The results of this study should be interpreted in the light of some limitations. Based on a large experimental survey, The European Union Seventh framework program recommended in 2013 that cost-effectiveness analyses should be expressed as costs per relevant clinical outcome, and QALY assessment for healthcare decision making should be abandoned due to methodological limitations of its use [32]. Although having an advantage for being relatively comparable across studies using same measures QALY is possibly not very responsive to disease-specific effects of intervention [32]. In concordance with previous reports of around 60–90% patients benefitting from the VMR [1, 2, 5, 13, 29,30,31] patients were satisfied with operative result, however, 2-year HRQoL returned to baseline. In all, the HRQoL was reduced in a wide range of dimensions in this patient group both before and after operation, when compared to age-standardized general Finnish population, which may relate to a multifactorial background (Fig. 3a, b) [33, 34]. Our results differ from the finding of a recent SF-36 HRQoL study, in which significant improvement in general health status after VMR was measured [35]. However, the symptom-specific QoL improved significantly, with PFIQ-7 combining also global pelvic floor impact. In a similar patient group of patients having an intervention for fecal incontinence, significant symptom improvement was achieved without an impact on general HRQoL [36].

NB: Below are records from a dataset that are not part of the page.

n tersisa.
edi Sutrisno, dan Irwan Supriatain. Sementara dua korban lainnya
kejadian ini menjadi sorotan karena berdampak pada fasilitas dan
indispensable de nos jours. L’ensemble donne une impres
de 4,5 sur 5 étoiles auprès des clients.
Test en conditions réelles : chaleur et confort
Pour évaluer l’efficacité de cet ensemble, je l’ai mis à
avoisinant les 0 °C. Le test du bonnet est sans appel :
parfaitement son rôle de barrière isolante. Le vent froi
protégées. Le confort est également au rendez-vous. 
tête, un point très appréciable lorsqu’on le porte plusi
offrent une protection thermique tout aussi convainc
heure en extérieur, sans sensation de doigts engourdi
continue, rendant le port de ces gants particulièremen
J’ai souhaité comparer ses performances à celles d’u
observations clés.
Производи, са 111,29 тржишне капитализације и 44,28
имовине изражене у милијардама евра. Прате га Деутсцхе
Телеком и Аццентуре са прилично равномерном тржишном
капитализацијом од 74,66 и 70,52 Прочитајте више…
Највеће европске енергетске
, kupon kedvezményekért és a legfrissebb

The major limitation of our study is the small sample size, due to which it is underpowered to detect minor differences between the treatment groups. The study cohort may reflect the learning curve of robot operations in a single center. However, the operative outcome is comprehensively assessed by predetermined methods. The study was done using hospital perspective, i.e., not including costs and benefits for the other sectors in society. In the analysis the use of other health and social care and productivity costs between the groups were the same. It means that the societal cost-effectiveness ratio that is often used in Finland would have been very similar.

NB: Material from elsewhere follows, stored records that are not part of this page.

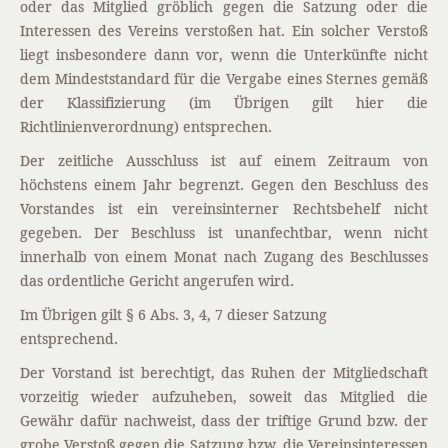
oder das Mitglied gröblich gegen die Satzung oder die
Interessen des Vereins verstoßen hat. Ein solcher Verstoß
liegt insbesondere dann vor, wenn die Unterkünfte nicht
dem Mindeststandard für die Vergabe eines Sternes gemäß
der Klassifizierung (im Übrigen gilt hier die
Richtlinienverordnung) entsprechen.
Der zeitliche Ausschluss ist auf einem Zeitraum von
höchstens einem Jahr begrenzt. Gegen den Beschluss des
Vorstandes ist ein vereinsinterner Rechtsbehelf nicht
gegeben. Der Beschluss ist unanfechtbar, wenn nicht
innerhalb von einem Monat nach Zugang des Beschlusses
das ordentliche Gericht angerufen wird.
Im Übrigen gilt § 6 Abs. 3, 4, 7 dieser Satzung
entsprechend.
Der Vorstand ist berechtigt, das Ruhen der Mitgliedschaft
vorzeitig wieder aufzuheben, soweit das Mitglied die
Gewähr dafür nachweist, dass der triftige Grund bzw. der
grobe Verstoß gegen die Satzung bzw. die Vereinsinteressen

The strength of this randomized study was the comprehensive evaluation of pelvic floor dysfunction in 2-year follow-up thus providing data on clinical performance of RVMR vs. LVMR and possible explanations to the HRQoL results effecting QALY. Because there was no postoperative imaging we could not rule out the possible residual IRP, which could explain symptom recurrence [37].

Conclusions

Robot-assisted ventral mesh rectopexy is more expensive than LVMR in the short-term, but incremental cost-effectiveness of RVMR may be acceptable at 2 and 5 years, suggesting this technique may offer value for money. The impact of RVMR and LVMR on long-term generic HRQoL is minor, despite symptomatic improvement. The reinforcement of the rectovaginal septum is similar in both techniques. More studies on this subject with larger cohorts with reasonable follow-up time are needed.